A debt collector who “dipped into” the money he collected on behalf of his employer has pleaded guilty to eight separate theft charges at Newcastle West district court.

The court heard that James Lysaght, with an address at 39 Sharwood Estate, Newcastle West stole a total of €5,015 over a three month period in 2012 from his then employers Provident Personal Credit Ltd. The defendant was working as an agent for the company at the time with responsibility for collecting loan repayments.

He was also authorised to offer loans on which, he told the court, the company charged interest at a rate of 50%.

Inspector Brian O’Donovan told the court that some of the money had since been repaid by Mr Lysaght but that there was still a total of €3,575 outstanding.

Defending solicitor Rossa McMahon described Mr Lysaght, aged 44, as a man who had had a “somewhat disjointed” life. Mr McMahon said his client was the father of six children and that he was living in rented accommodation with his present partner and four children - two of his own and two of her’s.

In 1997, Mr Lysaght was involved as a bystander in an armed robbery where he was held up at gunpoint. This had acted as a “catalyst” for his mental health problems, including bipolar disorder, Mr McMahon explained.

In 2011, he moved back to Ireland from Britain and began working for Provident Personal Credit, a licenced money lending agency. He was also a client of the company’s.

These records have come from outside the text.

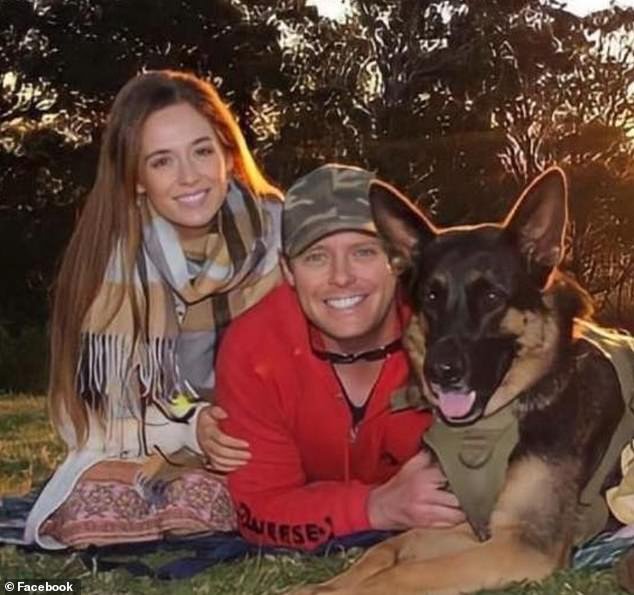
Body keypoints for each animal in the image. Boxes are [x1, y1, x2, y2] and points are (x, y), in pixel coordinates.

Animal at [293, 167, 634, 594]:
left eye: (491, 297)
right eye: (431, 297)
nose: (438, 372)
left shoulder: (523, 544)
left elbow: (402, 574)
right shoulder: (466, 524)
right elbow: (387, 548)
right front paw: (319, 586)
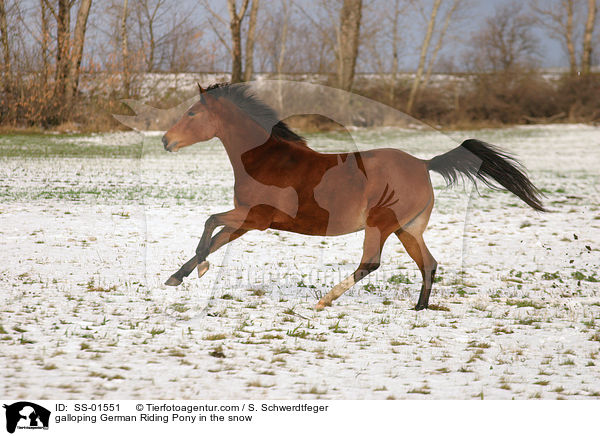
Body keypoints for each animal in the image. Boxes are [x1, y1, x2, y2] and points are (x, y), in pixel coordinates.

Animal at [162, 83, 548, 310]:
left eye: (192, 113)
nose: (166, 140)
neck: (267, 159)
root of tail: (424, 164)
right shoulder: (248, 218)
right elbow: (217, 238)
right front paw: (180, 275)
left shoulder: (257, 217)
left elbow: (210, 224)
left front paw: (194, 269)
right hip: (408, 228)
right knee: (428, 263)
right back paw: (419, 309)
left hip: (381, 223)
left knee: (371, 263)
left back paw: (324, 300)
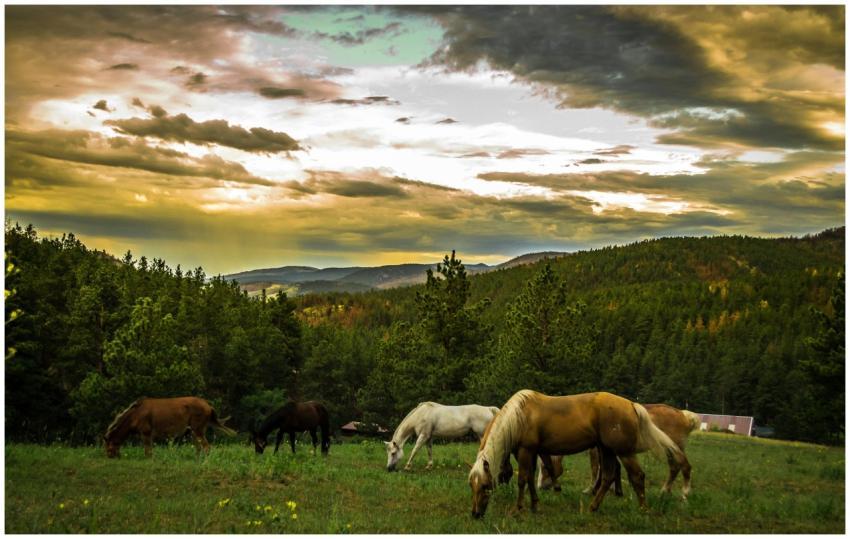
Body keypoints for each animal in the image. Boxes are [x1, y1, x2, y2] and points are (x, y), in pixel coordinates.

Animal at [103, 396, 236, 458]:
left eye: (108, 447)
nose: (110, 457)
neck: (135, 415)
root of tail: (208, 406)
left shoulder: (146, 433)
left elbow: (148, 450)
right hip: (194, 431)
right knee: (199, 448)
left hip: (198, 430)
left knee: (206, 447)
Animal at [538, 404, 701, 499]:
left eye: (545, 468)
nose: (540, 487)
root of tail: (684, 415)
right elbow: (615, 468)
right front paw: (615, 491)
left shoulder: (596, 450)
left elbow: (597, 469)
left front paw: (592, 490)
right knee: (674, 468)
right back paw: (665, 491)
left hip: (674, 448)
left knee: (685, 466)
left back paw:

According to the solicitor, Mr Lysaght and his partner came under a lot of financial pressure following the birth of a child, who was born six weeks premature. The pressures got to him and he began to “dip into” the money he was collecting. His intention was to pay it back over time, Mr McMahon added.

He told the court that his client made full admissions to gardai and that he was “very forthcoming” when questioned about the thefts, which took place between June and August of 2012. “It is clear that stress is a difficulty for him,” the solicitor added.

He pointed out that Mr Lysaght was in receipt of disability allowance and that he was in rent arrears to Limerick City and County Council.

Judge Alan Mitchell adjourned sentencing to allow gardai and the Probation Service to ascertain the likelihood of compensation being paid and also to establish whether any of Mr Lysaght’s clients had suffered financially as a result of his actions.

“I don’t believe that customers should be at a loss, but if there is a loss that should added to the bill,” the judge commented, adding that the loans were offered at “very high rates of interest”.

“In my view, a serious breach of trust with people who are particularly vulnerable would be an aggravating factor,” he said.